Сейчас же раздались шаги матери. Она сняла крюк, не спрашивая, кто звонит. "Вот так же, — подумал Ипполит, — мама снимет крюк и тогда, когда придут жандармы".
— А здравствуй… Где шатался? Чаю хочешь? — спросила Варвара Сергеевна.
— Нет, спасибо!
— Да пил ли?
В столовой стоял потухший самовар. Горела лампа и под нею, заткнув руками уши, чтобы ей не мешали, Липочка читала какую-то потрепанную, взятую из библиотеки, книгу. При входе брата она не шелохнулась, не подняла на него глаз.
Варвара Сергеевна потрогала самовар.
— Еще теплый. Я налью.
— Ну налей.
— Рассказывай, где был? — подавая сыну стакан с темным чаем, спросила Варвара Сергеевна.

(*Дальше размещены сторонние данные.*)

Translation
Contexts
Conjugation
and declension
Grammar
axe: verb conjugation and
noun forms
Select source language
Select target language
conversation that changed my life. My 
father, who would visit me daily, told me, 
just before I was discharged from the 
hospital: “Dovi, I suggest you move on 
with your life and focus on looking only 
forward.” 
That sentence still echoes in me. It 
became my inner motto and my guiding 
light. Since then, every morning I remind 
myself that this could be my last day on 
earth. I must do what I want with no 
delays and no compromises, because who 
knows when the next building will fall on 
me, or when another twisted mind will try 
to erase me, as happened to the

— Где был, там нет, — ответил Ипполит, усмехаясь. Он никогда не говорил матери, где он бывает. Он видел в этом свободу, раскрепощение личности и никогда не думал о том, как это было горько, обидно, оскорбительно и скучно матери, жившей только интересами детей. Но на этот раз ему стало стыдно. Он знал, как мать любила Федю.
— Был у Феди, — коротко бросил он.
— У Феди! — воскликнула Варвара Сергеевна. — Не случилось ли что? Что же ты мне ничего не сказал? Я ему, голубчику, собрала бы чего. Конфет или фиников бы послала. Все ему краше стало бы жить. Что же ты, сколько лет думал, думал и надумал?
— Так, — сказал Ипполит.
— Что же он?
— Ничего… Загорелый, бодрый. А лоб наискось белый, даже смешно смотреть, точно накрашен. И все они там такие. Тяжело ему там, думаю. Я бы не мог.
Ипполит вспомнил про тюрьму, каторгу и вздохнул.
— Ну, он-то как?
— Ничего, веселый.
— А что тяжело?
— Да, мама, сама посуди, все с людьми. В батальоне-то их четыреста с лишним человек, и ни минуты нельзя побыть одному. Я думаю, это тяжелее одиночного заключения. Трудно с людьми.